You’ve heard the term before. “Shopaholic.” The reference is usually to someone always on the hunt for a new item, a bargain, or the quest to have the latest and the best. But oniomania—the clinical term for this behavior—is no joke. One in 12 people in the United States struggle with this disorder. Of those affected, 80-90 percent are women.
In her new book, Spent: Memoirs of a Shopping Addict, author Avis Cardella chronicles the years she battled her compulsion to fill her emotional void with shopping forays that ranged from purchasing top of the line luxury items to second-rate knock-offs.
Raised in a blue-collar working family, Cardella was impacted as a young girl by her mother’s distinctive style of dress. She became entranced with fashion magazines in her formative teen years.
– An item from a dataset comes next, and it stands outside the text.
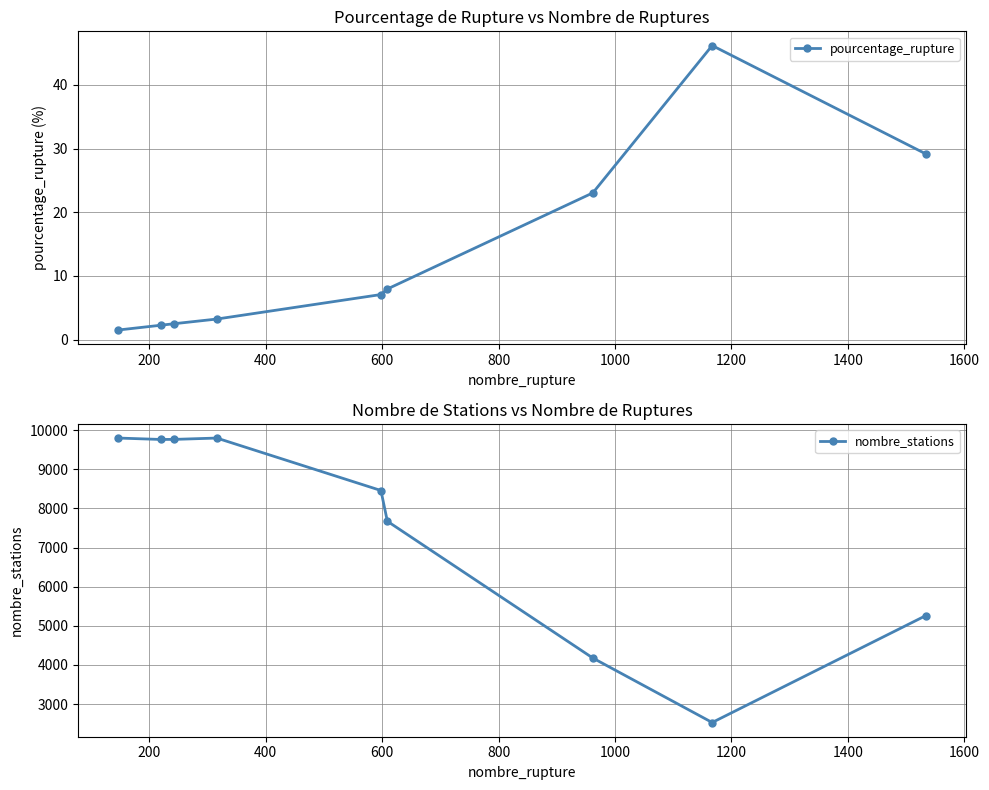

What is the value of the pourcentage_rupture point at the 5th from the left?

7.1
The underlying cause that Cardella points to early in her narrative, as the catalyst for the obsession that would slowly take over her life, was the trauma of her mother’s death. In her opening sentence she wrote, “I used shopping to avoid myself.”
Cardella alternately describes her purchasing junkets as her escape, her boyfriend, her release, her therapy, and her drug. She came out of the fashion world—where she modeled briefly, was a photographer’s assistant, and then became a freelance writer. Throughout Spent, she lingers over descriptions of buttery suedes and designer creations cut from “dark blue lightweight gabardine wool.” Some readers may not be able to connect with her New York City lifestyle. However, they will certainly recognize her underlying desire to please others, her co-dependence on men, and her constant striving to replenish herself with another person’s love and approval.
In retrospect, Cardella realizes that she neglected to fully mourn her mother’s death.